It hasn’t happened yet, but logic suggests it will happen soon: at some point, banks that are merging will need an army of accountants to help integrate their businesses.
Current, recent and imminent mergers include RBS and ABN, Nomura and Lehman Brothers, Merrill Lynch and BofA, and (probably) Lloyds and HBOS.
Recruiters say RBS and ABN have already had their fair share of integration expertise, but other banks are expected to start bringing people on board in 2009.
“We’re expecting a lot more integration work next year,” says Simon Lindrea, operational director in the finance division of recruiters Michael Page. “At the moment, most firms are still trying to finalise headcount.”

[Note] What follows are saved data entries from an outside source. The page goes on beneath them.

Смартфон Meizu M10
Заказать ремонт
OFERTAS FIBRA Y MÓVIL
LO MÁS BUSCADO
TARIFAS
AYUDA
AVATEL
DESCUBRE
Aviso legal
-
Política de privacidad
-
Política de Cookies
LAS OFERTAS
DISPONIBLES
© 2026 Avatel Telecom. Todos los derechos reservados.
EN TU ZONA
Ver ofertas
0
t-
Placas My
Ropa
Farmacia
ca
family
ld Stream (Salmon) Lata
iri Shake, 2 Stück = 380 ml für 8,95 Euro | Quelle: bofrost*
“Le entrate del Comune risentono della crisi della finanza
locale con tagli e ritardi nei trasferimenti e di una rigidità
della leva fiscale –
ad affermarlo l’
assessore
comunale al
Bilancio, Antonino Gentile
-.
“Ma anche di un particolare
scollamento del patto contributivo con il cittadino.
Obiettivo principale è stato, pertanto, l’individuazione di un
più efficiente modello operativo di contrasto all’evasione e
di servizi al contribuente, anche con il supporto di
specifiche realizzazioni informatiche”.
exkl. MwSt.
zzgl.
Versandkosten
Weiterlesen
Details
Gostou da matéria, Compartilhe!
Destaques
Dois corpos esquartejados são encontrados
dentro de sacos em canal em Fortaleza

Although some of the integration specialists are likely to be sourced on an interim basis from the Big Four, recruiters are predicting a surge in demand for contract accountants to work on integration-related projects.
“Typically, the programme will be led by an interim expert with a proven track record of delivering integration programmes of a similar scale,” says Edward Nash-Steer, principal consultant on the contract team at recruiters Finance Professionals.
Pay is predicted to be generous. “Average rates for integration directors will be around 1,500 per day,” says Nash-Steer. “Other specialist interim roles within the integration programmes could demand daily rates of from 400 to 800 per day.”
Recruiters say any banking accountant could potentially reinvent him or herself as an integration professional. “You could be a senior product controller and come in to help integrate two product control systems,” says one.